_TO DO_:
(A) In the passage on New Hampshire foster care, swap "opioid crisis" for "addiction crisis" and write out the part that opens with the words containing "Third, the opioid" and closes with "dynamics of reunification.".
(B) List every category that the passage on New Hampshire foster care identifies as facing the most acute shortage of homes.

_PROVIDED TEXT_:
Segment Open

New Hampshire's placement landscape includes:

  • Family foster homes (licensed non-relative foster parents) — the primary placement type
  • Kinship foster care (relatives or "fictive kin" who are licensed) — prioritized under RSA 169-C:19-h
  • Unlicensed relative placements — relatives who take emergency placement but have not pursued licensure
  • Group homes and residential care — for children with high-level needs who cannot be safely stabilized in a family setting

DCYF's strategic priority to push the family-setting placement rate to 83% signals that the state is actively trying to reduce reliance on group and congregate care — which research consistently shows produces worse long-term outcomes for children — and shift more placements into licensed family homes.

The Supply Problem: Not Enough Homes

The most significant data point for prospective foster parents is the gap between the number of children who need placement and the number of licensed homes available to take them. New Hampshire's DCYF recruitment and retention report from 2025 identifies this gap as the system's primary constraint. The state has established "Early Licensing" initiatives to reduce the time from application to license, recognizing that process friction drives applicant dropout before families ever receive a placement.

The current shortage is most acute for:

  • Teenagers — the age group least likely to be adopted and most likely to sit in group care or age-inappropriate placements
  • Sibling groups — families willing to take two or three siblings together are rare
  • Children with specialized needs — children affected by prenatal substance exposure, complex trauma histories, or significant behavioral challenges
  • Rural placements — the North Country and rural regions have fewer licensed homes per child than the southern urban corridor

What the Numbers Mean for Prospective Caregivers

If you are considering foster care in New Hampshire, the data suggests a few practical realities:

First, the need is genuine and ongoing. This is not a surplus situation where DCYF is sitting on a waitlist of licensed homes. Licensed families receive placement calls.

Second, the system places a premium on families who are flexible about age and placement type. Families willing to consider teenagers, sibling groups, or children with higher needs will be matched faster — and will be caring for children who have the fewest options.

Third, the opioid crisis context matters for preparation. A significant share of New Hampshire's foster care placements involve children whose removal was connected to a parent's substance use disorder. This shapes the behavioral needs of infants (neonatal abstinence syndrome), the trauma histories of older children, and the dynamics of reunification.

Segment Closed

_RECORDS_:
Segment Open

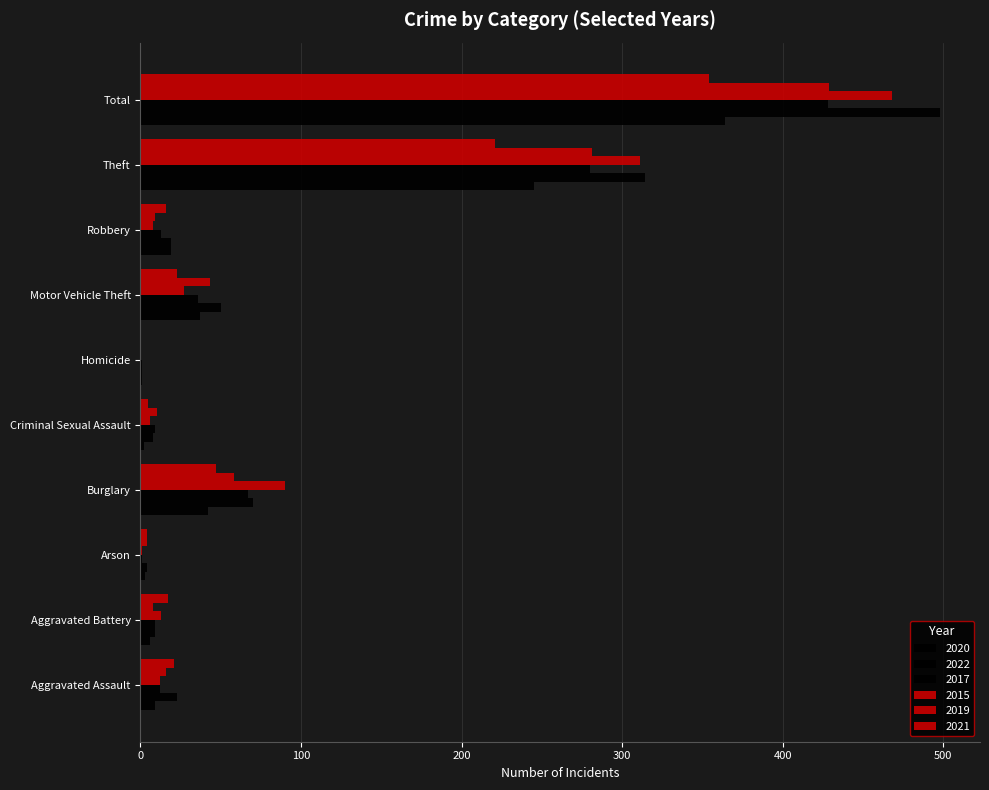

What position from the left is Aggravated Battery?

2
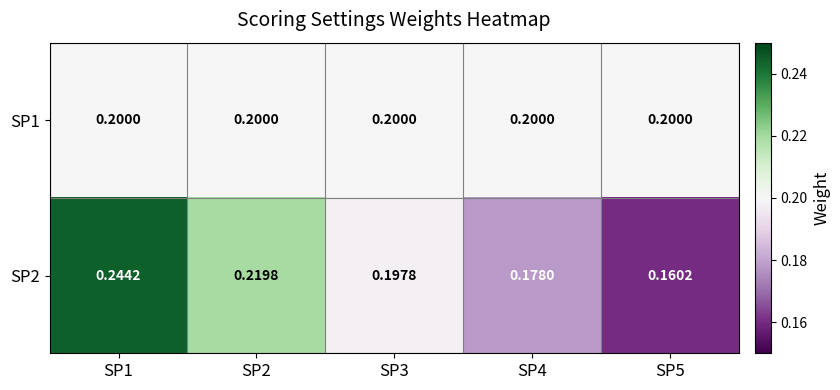

What is the total value across all series at SP3?

0.4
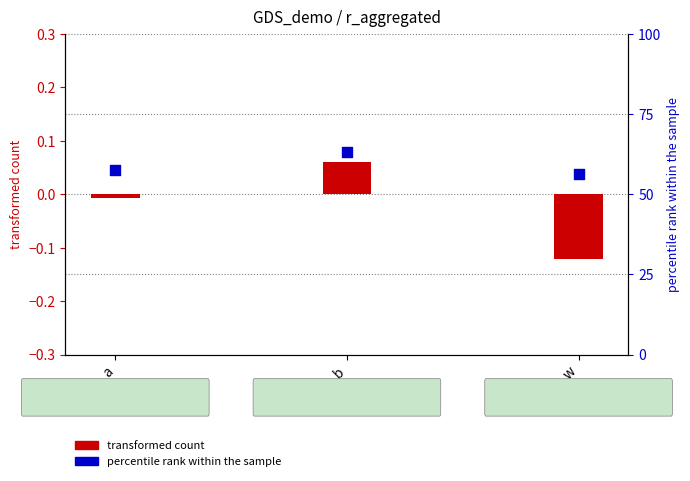

What are all the series names shown in the legend?

transformed count, percentile rank within the sample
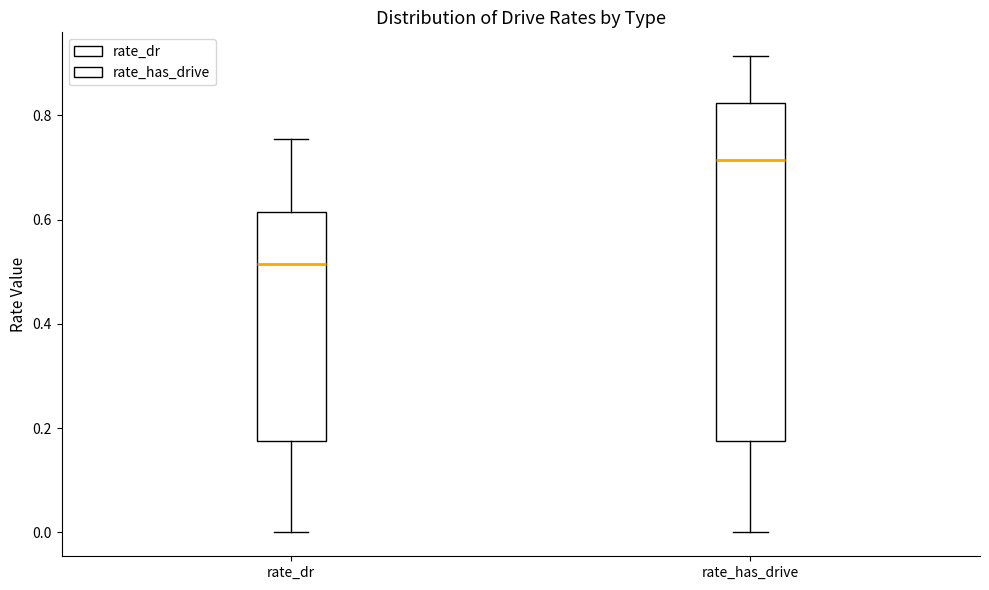

Comparing the boxes themselves (not the whiskers), which one is the tallest?

rate_has_drive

Segment Closed

_TASK RESPONSES_:
(A)
Third, the addiction crisis context matters for preparation. A significant share of New Hampshire's foster care placements involve children whose removal was connected to a parent's substance use disorder. This shapes the behavioral needs of infants (neonatal abstinence syndrome), the trauma histories of older children, and the dynamics of reunification.

(B)
- Teenagers
- Sibling groups
- Children with specialized needs
- Rural placements